I thought about that packet of ludicrously optimistic EMU info a lot yesterday, as a composed and very classy Darrell Hazell absolutely killed it in his press conference. The man is built for the camera in almost every way: he looks about 20 years younger than his actual age, he has a steady, commanding voice, and he gives direct, confident answers to questions.

Here's the biggest thing that I've learned when you take over a program. ... It's coaches to players, to equipment people, to trainers. So it's a learning process. And at this junction, as a staff, as equipment -- everybody knows where they're supposed to be. And I think that's the biggest maturity you make as a program between years one and year two.

Our players, they know what the expectations are from the coaches. So we've made -- you'll be impressed on the significant strides that we've made as a program.

Wow hey yeah Coach! We are back on track, let's get this Purdue train rolling! Toot toot all aboard the victory express!

Except, you know, not. Because though Purdue projects better this year, it's more of the "three wins instead of one win" kind of improvement. And, as we've already shown you on 11W, the cover of their B1G Media Guide kind of betrays the confidence that their head coach has in the team by being the Charlie Browniest cover you could imagine.

But the cover is nothing compared to the defeatism that's inside. Let's take a peek!


Aaahhh, classic Purdue (said the fan of the team that has lost to them way too often recently)!

Events like the Big Ten Media Days are fascinating because it's the college football equivalent of sticking a bunch of bugs in a jar and shaking it over and over until you can suss out the toughest ones. Except in this scenario, three or four of the bugs are actually rocks.

It's pretty obvious as to who is going to come out as the favorites to win the Big Ten this year, because they're essentially the same teams as every year. And because of that, Urban Meyer gets asked questions about personnel and Tim Beckman gets asked subtext-heavy questions about his plans for December. Urban Meyer can give direct answers about Tracy Sprinkle's status with the team, but Kevin Wilson needs to dance around the fact that the Hoosiers have won a grand total of five conference games in his three years as their head coach.

To me, that's a good thing. For way too long the B1G has been a slothful, lazy conference when it comes to demanding success from its coaches.

But "Football in the groin" had a football in the groin!
This is actually kind of great, however.

Schools like Purdue and Indiana and Illinois and yes, even Michigan at this point need to embrace the intense scrutiny that comes with coaching at a place like Ohio State. They need to allow regional and local media to ask tough, uncomfortable questions without the fear that they'll be denied press passes or facility access, and they need to understand that closing ranks around a failing coach only protects mediocrity.

There have been a lot of complicated answers given to the question "why does Big Ten football look like butt?" People have thrown out changes in demographics (nobody wants to live in the Midwest), different cultural norms (we just don't care enough, dammit!), or geographic differences (high school kids missing vital 7 on 7 time).

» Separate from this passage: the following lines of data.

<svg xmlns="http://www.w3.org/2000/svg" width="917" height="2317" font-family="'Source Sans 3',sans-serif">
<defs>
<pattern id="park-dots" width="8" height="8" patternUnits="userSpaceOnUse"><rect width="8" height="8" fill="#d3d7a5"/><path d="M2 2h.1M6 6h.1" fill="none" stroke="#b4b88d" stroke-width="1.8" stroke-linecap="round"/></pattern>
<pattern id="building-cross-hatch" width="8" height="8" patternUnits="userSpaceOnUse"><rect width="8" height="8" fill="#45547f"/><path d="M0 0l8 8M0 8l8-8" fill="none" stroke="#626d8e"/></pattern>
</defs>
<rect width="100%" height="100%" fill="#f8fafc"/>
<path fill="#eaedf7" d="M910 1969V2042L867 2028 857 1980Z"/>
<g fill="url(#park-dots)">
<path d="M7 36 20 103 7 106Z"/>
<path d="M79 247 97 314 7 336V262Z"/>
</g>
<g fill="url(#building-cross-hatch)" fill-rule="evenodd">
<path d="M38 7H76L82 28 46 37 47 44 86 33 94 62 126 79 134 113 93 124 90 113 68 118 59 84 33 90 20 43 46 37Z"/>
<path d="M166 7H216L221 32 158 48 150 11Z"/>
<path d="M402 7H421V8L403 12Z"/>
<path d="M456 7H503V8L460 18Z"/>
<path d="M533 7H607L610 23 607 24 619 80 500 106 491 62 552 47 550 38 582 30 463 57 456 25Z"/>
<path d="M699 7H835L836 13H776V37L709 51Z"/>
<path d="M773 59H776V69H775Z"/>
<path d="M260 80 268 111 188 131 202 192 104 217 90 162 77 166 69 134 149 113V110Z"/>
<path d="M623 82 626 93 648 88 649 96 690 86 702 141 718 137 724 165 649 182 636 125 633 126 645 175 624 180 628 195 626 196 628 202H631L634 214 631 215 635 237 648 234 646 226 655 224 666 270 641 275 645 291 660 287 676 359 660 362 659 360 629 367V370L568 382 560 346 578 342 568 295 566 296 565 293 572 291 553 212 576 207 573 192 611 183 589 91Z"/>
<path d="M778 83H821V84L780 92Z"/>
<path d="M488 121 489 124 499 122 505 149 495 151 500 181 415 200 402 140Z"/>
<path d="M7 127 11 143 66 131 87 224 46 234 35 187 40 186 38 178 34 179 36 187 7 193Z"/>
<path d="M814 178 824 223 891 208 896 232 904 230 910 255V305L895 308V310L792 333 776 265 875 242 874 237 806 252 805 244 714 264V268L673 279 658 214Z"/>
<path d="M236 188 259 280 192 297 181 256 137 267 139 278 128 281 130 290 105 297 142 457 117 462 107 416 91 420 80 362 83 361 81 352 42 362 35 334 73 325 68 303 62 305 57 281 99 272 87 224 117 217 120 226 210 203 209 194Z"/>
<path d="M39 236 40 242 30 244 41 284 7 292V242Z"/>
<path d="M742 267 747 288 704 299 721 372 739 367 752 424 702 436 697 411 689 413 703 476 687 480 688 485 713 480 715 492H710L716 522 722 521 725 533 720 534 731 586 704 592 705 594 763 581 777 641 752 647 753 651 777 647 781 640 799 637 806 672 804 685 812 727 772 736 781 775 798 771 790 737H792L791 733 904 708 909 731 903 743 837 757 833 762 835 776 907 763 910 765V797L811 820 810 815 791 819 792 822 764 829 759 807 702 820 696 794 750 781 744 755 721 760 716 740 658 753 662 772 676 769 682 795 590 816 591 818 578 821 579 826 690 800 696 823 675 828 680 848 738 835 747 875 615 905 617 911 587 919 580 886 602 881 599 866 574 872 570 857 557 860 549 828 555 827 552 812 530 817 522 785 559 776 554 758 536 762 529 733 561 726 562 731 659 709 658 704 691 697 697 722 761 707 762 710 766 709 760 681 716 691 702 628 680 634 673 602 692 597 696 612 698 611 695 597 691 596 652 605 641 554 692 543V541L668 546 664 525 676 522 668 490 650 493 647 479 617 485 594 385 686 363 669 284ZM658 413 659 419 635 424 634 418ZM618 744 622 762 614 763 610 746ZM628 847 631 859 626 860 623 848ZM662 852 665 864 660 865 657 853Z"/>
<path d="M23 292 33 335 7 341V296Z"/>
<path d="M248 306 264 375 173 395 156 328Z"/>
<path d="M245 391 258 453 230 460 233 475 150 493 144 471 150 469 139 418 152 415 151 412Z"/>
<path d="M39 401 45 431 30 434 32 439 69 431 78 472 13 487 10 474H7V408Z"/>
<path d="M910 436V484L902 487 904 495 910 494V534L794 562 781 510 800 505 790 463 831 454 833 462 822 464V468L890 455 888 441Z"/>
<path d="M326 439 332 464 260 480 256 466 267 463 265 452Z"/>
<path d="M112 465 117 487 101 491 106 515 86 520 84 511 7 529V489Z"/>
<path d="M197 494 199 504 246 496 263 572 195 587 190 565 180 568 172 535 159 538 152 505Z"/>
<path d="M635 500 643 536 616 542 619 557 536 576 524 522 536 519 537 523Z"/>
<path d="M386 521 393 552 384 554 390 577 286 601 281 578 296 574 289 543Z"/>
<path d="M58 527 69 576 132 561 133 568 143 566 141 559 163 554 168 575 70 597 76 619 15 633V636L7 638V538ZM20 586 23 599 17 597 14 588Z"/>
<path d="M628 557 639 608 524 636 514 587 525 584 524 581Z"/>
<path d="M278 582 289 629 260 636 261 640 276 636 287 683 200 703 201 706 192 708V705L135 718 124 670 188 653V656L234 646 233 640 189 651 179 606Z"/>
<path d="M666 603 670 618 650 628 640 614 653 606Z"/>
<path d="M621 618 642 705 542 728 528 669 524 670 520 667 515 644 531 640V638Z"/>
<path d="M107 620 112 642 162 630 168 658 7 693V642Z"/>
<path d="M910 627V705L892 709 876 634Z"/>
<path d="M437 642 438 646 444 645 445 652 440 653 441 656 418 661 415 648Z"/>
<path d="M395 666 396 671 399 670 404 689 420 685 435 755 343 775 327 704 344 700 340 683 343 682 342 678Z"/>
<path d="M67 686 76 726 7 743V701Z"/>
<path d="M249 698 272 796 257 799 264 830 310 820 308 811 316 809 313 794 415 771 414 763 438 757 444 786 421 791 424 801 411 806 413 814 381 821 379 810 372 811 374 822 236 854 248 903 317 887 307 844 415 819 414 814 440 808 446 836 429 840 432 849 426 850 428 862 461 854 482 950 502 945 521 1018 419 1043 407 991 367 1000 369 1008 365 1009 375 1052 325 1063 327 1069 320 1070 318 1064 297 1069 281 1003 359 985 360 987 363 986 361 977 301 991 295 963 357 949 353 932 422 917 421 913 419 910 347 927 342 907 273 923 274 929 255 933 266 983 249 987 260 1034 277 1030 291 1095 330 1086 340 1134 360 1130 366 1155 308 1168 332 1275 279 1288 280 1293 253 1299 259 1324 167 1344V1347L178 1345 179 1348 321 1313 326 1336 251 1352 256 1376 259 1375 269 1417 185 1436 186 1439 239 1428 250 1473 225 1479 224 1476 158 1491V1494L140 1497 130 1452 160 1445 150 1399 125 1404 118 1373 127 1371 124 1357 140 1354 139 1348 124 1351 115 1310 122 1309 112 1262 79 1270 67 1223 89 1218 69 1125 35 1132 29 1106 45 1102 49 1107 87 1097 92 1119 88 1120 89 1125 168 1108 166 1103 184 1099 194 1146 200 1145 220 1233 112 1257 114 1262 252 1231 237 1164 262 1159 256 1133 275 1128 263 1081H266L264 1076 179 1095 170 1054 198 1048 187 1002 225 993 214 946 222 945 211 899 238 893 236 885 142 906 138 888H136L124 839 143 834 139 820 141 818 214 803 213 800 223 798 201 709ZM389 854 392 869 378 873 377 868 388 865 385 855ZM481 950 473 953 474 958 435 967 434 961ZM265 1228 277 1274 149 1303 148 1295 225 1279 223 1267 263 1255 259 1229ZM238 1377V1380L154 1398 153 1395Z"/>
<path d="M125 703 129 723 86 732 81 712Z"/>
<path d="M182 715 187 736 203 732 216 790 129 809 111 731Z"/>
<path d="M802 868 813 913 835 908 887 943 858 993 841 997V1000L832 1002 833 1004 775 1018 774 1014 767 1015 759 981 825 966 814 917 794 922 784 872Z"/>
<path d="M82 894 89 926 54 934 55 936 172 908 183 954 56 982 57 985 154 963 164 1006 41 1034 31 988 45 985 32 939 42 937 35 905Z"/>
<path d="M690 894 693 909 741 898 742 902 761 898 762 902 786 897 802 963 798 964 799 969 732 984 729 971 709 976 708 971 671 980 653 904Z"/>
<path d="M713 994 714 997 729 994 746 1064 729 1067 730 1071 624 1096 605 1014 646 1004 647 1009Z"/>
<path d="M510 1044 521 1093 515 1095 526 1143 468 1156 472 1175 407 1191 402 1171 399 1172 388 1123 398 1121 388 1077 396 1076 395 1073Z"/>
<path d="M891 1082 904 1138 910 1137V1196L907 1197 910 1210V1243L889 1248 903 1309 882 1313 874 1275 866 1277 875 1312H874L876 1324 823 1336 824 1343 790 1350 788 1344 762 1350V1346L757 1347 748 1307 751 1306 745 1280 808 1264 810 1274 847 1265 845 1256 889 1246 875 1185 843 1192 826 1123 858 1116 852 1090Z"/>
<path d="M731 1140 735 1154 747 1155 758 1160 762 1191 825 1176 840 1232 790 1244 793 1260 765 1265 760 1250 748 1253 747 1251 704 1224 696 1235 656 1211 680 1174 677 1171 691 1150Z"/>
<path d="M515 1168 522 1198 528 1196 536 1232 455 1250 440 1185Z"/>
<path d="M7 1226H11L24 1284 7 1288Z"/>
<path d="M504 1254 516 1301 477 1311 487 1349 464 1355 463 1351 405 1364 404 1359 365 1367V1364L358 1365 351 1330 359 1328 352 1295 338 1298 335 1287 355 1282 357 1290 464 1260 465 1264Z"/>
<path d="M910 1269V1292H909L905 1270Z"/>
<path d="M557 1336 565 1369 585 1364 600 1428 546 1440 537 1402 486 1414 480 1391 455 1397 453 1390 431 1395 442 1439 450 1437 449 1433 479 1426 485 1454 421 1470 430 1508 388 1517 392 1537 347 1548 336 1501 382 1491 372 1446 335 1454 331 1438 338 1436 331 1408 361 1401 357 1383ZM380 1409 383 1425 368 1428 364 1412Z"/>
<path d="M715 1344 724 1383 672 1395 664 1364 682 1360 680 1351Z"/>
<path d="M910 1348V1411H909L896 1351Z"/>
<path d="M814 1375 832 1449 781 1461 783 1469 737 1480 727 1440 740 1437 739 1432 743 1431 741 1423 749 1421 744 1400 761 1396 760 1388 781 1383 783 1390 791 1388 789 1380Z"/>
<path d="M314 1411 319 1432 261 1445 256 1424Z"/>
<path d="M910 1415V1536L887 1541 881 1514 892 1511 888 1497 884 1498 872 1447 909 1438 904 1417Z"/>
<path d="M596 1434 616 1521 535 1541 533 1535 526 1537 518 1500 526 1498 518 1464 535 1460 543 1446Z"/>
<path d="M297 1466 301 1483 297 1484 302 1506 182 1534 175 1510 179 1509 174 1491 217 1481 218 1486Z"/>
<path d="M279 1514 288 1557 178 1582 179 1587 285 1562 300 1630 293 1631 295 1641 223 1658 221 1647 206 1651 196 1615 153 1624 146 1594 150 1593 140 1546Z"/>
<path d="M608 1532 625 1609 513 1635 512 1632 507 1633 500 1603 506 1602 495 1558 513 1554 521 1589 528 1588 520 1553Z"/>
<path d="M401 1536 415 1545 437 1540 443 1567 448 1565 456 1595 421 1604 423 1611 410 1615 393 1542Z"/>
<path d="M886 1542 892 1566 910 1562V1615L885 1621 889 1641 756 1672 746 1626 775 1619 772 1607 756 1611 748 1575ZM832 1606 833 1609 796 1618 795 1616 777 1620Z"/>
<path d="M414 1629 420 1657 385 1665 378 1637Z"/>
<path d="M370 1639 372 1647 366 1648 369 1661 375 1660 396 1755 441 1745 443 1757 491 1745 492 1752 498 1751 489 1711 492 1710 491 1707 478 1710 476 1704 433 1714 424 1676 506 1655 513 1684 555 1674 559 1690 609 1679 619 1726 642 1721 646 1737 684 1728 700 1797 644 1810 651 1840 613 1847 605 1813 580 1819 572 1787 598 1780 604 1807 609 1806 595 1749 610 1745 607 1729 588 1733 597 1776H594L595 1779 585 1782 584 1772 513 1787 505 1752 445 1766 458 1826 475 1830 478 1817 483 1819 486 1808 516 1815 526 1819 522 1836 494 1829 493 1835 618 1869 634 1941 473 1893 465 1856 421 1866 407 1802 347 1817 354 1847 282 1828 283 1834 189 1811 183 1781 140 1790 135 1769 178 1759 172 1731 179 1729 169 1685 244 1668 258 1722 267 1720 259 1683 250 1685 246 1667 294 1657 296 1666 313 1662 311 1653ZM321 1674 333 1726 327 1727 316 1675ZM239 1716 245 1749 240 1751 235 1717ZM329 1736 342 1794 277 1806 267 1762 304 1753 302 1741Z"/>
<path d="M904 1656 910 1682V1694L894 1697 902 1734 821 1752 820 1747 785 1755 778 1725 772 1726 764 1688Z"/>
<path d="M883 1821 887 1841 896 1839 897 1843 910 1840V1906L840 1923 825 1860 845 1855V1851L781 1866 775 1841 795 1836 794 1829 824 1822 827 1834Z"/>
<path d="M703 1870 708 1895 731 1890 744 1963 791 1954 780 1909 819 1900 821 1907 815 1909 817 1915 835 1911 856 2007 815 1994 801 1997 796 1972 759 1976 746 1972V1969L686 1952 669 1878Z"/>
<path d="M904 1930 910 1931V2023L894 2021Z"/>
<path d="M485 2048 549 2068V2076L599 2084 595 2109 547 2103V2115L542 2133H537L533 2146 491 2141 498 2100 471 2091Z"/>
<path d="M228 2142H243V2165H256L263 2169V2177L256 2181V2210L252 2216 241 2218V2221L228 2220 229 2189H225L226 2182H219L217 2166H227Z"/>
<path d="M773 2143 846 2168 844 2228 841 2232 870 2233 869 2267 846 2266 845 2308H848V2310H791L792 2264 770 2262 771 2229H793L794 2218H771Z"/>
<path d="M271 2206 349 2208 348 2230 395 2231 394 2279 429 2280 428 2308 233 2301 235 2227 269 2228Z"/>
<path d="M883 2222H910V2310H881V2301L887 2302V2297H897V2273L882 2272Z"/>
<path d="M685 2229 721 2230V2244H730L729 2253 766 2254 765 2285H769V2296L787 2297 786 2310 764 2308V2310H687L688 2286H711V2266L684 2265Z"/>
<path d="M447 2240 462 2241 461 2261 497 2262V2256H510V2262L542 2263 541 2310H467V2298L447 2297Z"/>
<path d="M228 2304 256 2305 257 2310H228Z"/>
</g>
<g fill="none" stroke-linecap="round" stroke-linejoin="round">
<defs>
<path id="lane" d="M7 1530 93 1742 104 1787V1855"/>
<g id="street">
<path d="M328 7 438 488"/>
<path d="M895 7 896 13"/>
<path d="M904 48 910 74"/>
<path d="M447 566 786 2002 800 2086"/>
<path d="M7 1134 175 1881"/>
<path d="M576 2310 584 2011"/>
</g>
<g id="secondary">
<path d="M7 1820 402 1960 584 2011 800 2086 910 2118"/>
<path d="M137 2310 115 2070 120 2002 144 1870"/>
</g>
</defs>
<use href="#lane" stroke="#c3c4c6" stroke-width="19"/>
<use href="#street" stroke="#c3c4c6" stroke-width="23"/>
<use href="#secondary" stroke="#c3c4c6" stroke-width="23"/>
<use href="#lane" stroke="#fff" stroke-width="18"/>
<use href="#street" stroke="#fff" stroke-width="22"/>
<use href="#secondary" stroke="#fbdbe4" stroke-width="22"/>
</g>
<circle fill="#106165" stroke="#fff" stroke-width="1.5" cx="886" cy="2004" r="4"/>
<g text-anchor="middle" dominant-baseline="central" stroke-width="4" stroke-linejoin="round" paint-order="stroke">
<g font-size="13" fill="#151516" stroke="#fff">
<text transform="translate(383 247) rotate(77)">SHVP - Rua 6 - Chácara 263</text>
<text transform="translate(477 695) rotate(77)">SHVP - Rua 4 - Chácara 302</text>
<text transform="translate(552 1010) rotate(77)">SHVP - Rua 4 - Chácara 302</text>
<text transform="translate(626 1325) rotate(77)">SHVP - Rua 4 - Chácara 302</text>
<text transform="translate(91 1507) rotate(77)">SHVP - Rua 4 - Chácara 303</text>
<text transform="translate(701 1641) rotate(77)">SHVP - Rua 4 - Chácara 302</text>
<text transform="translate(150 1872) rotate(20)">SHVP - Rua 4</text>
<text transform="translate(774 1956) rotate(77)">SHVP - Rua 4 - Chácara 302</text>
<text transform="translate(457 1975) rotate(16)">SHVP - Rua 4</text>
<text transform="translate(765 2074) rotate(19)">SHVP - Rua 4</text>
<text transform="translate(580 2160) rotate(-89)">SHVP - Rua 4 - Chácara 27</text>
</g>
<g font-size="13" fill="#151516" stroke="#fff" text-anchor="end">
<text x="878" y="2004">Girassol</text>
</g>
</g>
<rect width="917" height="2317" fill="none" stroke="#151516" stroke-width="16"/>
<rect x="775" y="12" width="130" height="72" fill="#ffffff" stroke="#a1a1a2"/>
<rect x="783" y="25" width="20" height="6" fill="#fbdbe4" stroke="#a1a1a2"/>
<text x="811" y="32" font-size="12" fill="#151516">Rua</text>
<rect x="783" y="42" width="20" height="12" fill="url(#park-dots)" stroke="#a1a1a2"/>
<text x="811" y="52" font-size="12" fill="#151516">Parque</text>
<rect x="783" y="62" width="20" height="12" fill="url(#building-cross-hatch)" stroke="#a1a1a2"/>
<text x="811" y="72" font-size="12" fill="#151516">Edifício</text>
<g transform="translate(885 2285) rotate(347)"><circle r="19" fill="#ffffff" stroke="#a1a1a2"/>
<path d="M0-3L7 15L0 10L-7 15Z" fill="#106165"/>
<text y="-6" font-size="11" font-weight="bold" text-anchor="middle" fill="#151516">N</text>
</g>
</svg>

Those answers are all crap. It comes down to coaching, and finally schools like Penn State, which has made two brilliant head coaching hires in a row, and Wisconsin, who gambled on a talented rising coaching star, seem to be getting it. It's time that the Indianas and Illinois of the world do too.

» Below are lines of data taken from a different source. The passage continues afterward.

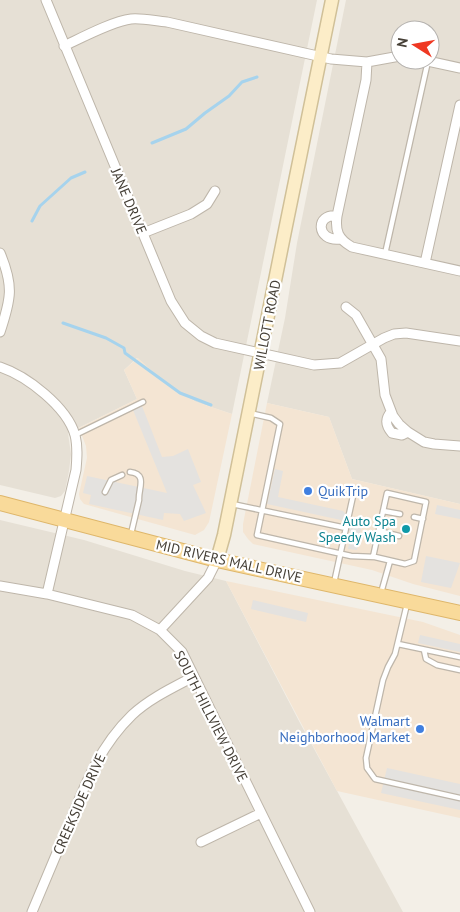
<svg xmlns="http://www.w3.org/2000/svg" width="460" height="912" font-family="'PT Sans',sans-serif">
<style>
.residential{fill:#e6e0d5;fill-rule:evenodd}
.commercial{fill:#f4e5d3}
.parking{fill:#e4e2df}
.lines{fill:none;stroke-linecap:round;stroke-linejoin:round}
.stream{stroke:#a6d3ed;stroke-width:3}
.lane-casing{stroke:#beb6aa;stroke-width:7}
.street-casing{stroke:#beb6aa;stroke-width:11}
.secondary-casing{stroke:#d0c098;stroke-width:15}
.primary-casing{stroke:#deb66a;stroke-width:16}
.lane{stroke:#fff;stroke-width:4.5}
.street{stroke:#fff;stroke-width:9}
.secondary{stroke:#fcedc8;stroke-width:12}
.primary{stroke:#f9da9a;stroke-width:14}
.shop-dot{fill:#3f7fe0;stroke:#fff;stroke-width:2}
.culture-dot{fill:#0f9aa8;stroke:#fff;stroke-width:2}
.labels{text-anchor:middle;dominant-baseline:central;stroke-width:4.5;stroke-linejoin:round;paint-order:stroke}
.street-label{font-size:14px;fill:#453f36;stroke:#fff}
.shop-label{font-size:14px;fill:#366cbe;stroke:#fff;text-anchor:start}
.culture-label{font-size:14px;fill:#0d838f;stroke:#fff;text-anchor:end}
</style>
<rect width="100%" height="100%" fill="#f3efe7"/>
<!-- residential -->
<path class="residential" d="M0 0H317L232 414 196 402 165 383 137 358 124 370 137 399 68 433 71 454 69 471 65 491 61 496 55 498 0 485Z
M346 0H460V504L352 479 329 417 267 403 285 318 297 243ZM400 30H430V60H400Z
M0 520 84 540 185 571 226 581 300 723 403 912H0Z"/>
<!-- commercial -->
<path class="commercial" d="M138 358 165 383 196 402 232 414 209 522 204 530 195 535 84 504 80 499 79 494 87 458 86 446 79 428 137 399 124 370Z
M267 403 329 417 352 479 460 504V596L413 584 372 570 253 544 248 539 243 532V524Z
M226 581 423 622 460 635V818L337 791Z"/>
<!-- parking -->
<path class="parking" d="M142 406 162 457 173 456 188 449 201 482 193 485 206 513 184 521 180 514 164 513 163 520 89 504 91 495 83 493 87 476 167 493 133 410Z
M275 469 283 471 278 497 343 511 355 523 362 524 357 550 348 549 351 533 341 520 267 504Z
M437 505 460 510V519L435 514Z
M426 556 460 563 451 588 421 582Z
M253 600 308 613 306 622 251 609Z
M420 635 460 644V652L418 643Z
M387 768 460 784V810L381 793Z"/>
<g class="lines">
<!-- stream -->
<path class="stream" d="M152 143 186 129 205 113 229 96 242 82 257 77
M32 221 40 206 71 178 85 172
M63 323 106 338 124 348 125 353 180 393 211 405"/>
<!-- lane casing -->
<g class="lane-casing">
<path id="lane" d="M385 254 428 61
M249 413 271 418 280 424 257 535 351 556 375 557 405 564 414 561 426 502 387 493 373 557
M75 435 143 402
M130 472C148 474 138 489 139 500L131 534
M105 492 111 480 122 475
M232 504 346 528
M383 511 400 514
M414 517 423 519
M379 531 399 536
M334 583 353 496
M381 593 390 561
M407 604 395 654 388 667 383 680 366 758 367 768 375 779 460 798
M398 644 460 657
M424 650 426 659 437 665 460 670"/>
</g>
<!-- street casing -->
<g class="street-casing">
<path id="street" d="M46 0 171 301 185 323 201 336 215 343 314 365 340 363 384 338 394 334 406 333 460 341
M64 46C81 38 113 21 131 19 143 18 155 21 167 22L331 59 367 62 400 56
M423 60 460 68
M367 62 366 80 337 216C335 231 338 239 352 247L460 271
M337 216C315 213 316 242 340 239
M143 233 191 214 207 204 215 191
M0 253C14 286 11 299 0 332
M425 263 460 105
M346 307 356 315 381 359 385 395 393 416 399 424 408 432 424 442 434 444 460 446
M0 367C27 376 67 407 75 435 78 447 77 458 76 470L47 594
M391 412C384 420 386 426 392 433L402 435 408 432
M0 586 47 594 132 615 160 630 182 652 310 912
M160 630 208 578 217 560
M201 842 261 813
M32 912C44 883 57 853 69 824 85 784 100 746 132 715 149 699 172 688 193 677"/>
</g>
<!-- secondary casing -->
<g class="secondary-casing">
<path id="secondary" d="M217 560 224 535C260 357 295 178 332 0"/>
</g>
<!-- primary casing -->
<g class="primary-casing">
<path id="primary" d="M0 503 217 560 460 613"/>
</g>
<!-- lane -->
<use href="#lane" class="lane"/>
<!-- street -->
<use href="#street" class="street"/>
<!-- secondary -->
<use href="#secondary" class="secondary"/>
<!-- primary -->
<use href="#primary" class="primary"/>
</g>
<!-- markers -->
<g class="shop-dot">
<circle cx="308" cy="491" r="5"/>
<circle cx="420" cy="729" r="5"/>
</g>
<circle class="culture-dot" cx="406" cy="529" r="5"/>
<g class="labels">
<!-- street labels -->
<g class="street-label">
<text transform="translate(129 201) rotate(67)">JANE DRIVE</text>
<text transform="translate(267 325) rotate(-79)">WILLOTT ROAD</text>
<text transform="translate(229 561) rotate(13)">MID RIVERS MALL DRIVE</text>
<text transform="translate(211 716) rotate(63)">SOUTH HILLVIEW DRIVE</text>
<text transform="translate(79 804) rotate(-66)">CREEKSIDE DRIVE</text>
</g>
<!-- shop labels -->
<g class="shop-label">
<text x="318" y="491">QuikTrip</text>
<text x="410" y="721" text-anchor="end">Walmart<tspan x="410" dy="16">Neighborhood Market</tspan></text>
</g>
<!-- culture labels -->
<g class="culture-label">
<text x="396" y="521">Auto Spa<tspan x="396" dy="16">Speedy Wash</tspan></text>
</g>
</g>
<!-- north arrow -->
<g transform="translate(415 45) rotate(281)"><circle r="24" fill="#ffffff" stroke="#b5b2af"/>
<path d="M0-4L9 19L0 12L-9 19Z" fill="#ef3822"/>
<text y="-8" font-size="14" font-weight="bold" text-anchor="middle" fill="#453f36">N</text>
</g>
</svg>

Look, I love Darrell Hazell. That may be in part because when he was in Columbus under Tressel, I credited all of Ohio State's offensive successes to him and all of the failures to Bollman, but the guy looks and acts the part of a big time college football head coach, and he did well at Kent State. In 2012, he was a really good hire for the Boilermakers.

But that's not enough anymore. If the bottom feeders of the conference want to improve, they need to be impatient and take the kind of urgency that comes to Big Ten Media Days home with them. Because otherwise they're going to become Eastern Michigan, writing media guides that wax poetic about the number of trees on campus instead of the number of wins on the field.